We are good at fitting explanations to the past, all the while living in the illusion of understanding the dynamics of history.
My claim is about the severe overestimation of knowledge in what I call the " ex post" historical disciplines, meaning almost all of social science (economics, sociology, political science) and the humanities, everything that depends on the non-experimental analysis of past data. I am convinced that these disciplines do not provide much understanding of the world or even their own subject matter; they mostly fit a nice sounding narrative that caters to our desire (even need) to have a story. The implications are quite against conventional wisdom. You do not gain much by reading the newspapers, history books, analyses and economic reports; all you get is misplaced confidence about what you know. The difference between a cab driver and a history professor is only cosmetic as the latter can express himself in a better way.
There is convincing but only partial empirical evidence of this effect. The evidence can only be seen in the disciplines that offer both quantitative data and quantitative predictions by the experts, such as economics. Economics and finance are an empiricist's dream as we have a goldmine of data for such testing. In addition there are plenty of "experts", many of whom make more than a million a year, who provide forecasts and publish them for the benefits of their clients. Just check their forecasts against what happens after. Their projections fare hardly better than random, meaning that their "stories" are convincing, beautiful to listen to, but do not seem to help you more than listening to, say, a Chicago cab driver. This extends to inflation, growth, interest rates, balance of payment, etc. (While someone may argue that their forecasts might impact these variables, the mechanism of "self-canceling prophecy" can be taken into account). Now consider that we depend on these people for governmental economic policy!
This implies that whether or not you read the newspapers will not make the slightest difference to your understanding of what can happen in the economy or the markets. Impressive tests on the effect of the news on prices were done by the financial empiricist Victor Niederhoffer in the 60s and repeated throughout with the same results.
If you look closely at the data to check the reasons of this inability to see things coming, you will find that these people tend to guess the regular events (though quite poorly); but they miss on the large deviations, these " unusual" events that carry large impacts. These outliers have a disproportionately large contribution to the total effect.
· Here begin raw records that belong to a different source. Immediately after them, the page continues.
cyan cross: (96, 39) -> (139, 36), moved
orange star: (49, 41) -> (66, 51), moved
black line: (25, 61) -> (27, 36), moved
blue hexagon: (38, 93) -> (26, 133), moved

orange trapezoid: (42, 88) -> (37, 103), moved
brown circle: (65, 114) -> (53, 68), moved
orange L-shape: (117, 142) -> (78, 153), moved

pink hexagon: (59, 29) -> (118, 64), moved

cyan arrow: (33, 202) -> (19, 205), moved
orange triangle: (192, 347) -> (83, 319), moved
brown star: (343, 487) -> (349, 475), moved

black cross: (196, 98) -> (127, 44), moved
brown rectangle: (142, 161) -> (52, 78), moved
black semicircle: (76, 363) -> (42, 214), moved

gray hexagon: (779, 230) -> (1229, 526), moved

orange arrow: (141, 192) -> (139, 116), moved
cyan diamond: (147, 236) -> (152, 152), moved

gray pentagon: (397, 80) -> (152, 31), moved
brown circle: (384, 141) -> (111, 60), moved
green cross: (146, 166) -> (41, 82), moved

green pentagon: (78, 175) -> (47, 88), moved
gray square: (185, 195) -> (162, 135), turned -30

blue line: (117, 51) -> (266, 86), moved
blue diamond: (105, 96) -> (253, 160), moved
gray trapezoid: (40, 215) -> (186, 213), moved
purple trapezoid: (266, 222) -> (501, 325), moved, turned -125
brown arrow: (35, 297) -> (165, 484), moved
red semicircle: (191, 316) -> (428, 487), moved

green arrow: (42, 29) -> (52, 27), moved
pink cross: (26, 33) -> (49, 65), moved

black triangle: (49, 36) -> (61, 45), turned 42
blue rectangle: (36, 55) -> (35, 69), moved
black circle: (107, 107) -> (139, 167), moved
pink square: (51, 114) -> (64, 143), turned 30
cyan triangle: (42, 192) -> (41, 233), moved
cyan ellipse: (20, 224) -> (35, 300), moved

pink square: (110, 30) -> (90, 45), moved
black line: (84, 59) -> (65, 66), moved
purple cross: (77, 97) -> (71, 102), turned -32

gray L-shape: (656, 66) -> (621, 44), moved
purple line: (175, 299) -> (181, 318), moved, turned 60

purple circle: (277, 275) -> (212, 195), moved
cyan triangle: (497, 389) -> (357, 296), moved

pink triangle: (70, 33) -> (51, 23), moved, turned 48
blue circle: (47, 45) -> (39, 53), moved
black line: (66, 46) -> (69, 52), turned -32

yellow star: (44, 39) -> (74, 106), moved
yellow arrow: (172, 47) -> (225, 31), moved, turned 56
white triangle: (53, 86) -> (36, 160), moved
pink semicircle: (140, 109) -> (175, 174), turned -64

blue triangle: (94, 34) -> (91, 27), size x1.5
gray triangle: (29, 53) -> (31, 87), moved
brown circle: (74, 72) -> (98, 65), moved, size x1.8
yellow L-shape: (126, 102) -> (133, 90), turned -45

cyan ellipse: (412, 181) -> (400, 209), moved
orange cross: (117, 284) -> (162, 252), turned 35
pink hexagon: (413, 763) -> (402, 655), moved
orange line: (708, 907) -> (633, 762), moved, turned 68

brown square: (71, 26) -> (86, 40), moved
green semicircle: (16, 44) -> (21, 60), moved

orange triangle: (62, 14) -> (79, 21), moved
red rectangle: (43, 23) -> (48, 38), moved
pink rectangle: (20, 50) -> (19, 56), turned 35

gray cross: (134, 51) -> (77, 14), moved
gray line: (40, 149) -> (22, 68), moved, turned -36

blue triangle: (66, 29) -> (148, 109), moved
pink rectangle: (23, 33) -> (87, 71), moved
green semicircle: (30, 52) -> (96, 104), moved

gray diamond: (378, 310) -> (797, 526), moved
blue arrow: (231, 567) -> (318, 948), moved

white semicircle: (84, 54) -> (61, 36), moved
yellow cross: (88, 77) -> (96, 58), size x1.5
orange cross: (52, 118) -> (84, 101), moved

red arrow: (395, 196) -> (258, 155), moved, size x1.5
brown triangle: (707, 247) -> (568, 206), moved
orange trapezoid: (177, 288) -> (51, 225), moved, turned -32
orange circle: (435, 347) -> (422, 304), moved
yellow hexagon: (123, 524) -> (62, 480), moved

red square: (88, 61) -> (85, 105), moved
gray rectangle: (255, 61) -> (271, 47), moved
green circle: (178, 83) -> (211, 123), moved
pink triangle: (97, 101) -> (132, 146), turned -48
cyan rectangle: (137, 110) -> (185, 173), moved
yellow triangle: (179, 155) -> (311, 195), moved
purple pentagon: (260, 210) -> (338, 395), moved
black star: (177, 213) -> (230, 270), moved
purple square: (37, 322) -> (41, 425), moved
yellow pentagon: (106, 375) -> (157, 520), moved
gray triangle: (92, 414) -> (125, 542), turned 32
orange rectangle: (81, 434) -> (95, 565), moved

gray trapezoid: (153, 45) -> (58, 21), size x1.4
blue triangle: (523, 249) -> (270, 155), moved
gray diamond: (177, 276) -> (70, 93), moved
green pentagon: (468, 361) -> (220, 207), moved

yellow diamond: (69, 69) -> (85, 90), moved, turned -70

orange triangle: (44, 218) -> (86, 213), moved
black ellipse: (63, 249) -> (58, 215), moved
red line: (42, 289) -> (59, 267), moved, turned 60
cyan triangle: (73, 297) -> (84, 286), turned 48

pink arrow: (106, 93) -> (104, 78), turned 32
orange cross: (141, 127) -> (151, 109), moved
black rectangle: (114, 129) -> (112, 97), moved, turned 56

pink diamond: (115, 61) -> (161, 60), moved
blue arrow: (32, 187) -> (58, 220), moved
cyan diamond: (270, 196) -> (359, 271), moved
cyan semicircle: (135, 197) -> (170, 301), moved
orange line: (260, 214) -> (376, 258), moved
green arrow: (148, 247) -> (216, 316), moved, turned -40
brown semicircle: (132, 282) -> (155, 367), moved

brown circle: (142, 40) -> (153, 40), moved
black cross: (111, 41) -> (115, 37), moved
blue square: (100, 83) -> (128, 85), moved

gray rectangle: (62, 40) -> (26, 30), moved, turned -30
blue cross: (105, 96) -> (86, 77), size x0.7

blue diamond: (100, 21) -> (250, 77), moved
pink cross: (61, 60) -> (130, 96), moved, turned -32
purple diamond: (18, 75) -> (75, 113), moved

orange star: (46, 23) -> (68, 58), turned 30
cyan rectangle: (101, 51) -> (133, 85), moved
Now I am convinced, yet cannot prove it quantitatively, that such overestimation can be generalized to anything where people give you a narrative-style story from past information, without experimentation. The difference is that the economists got caught because we have data (and techniques to check the quality of their knowledge) and historians, news analysts, biographers, and "pundits" can hide a little longer. Basically historians might get a small trend here and there, but they did miss on the big events of the past centuries and, I am convinced, will not see much coming in the future. It was said: "the wise see things coming". To me the wise persons are the ones who know that they can't see things coming.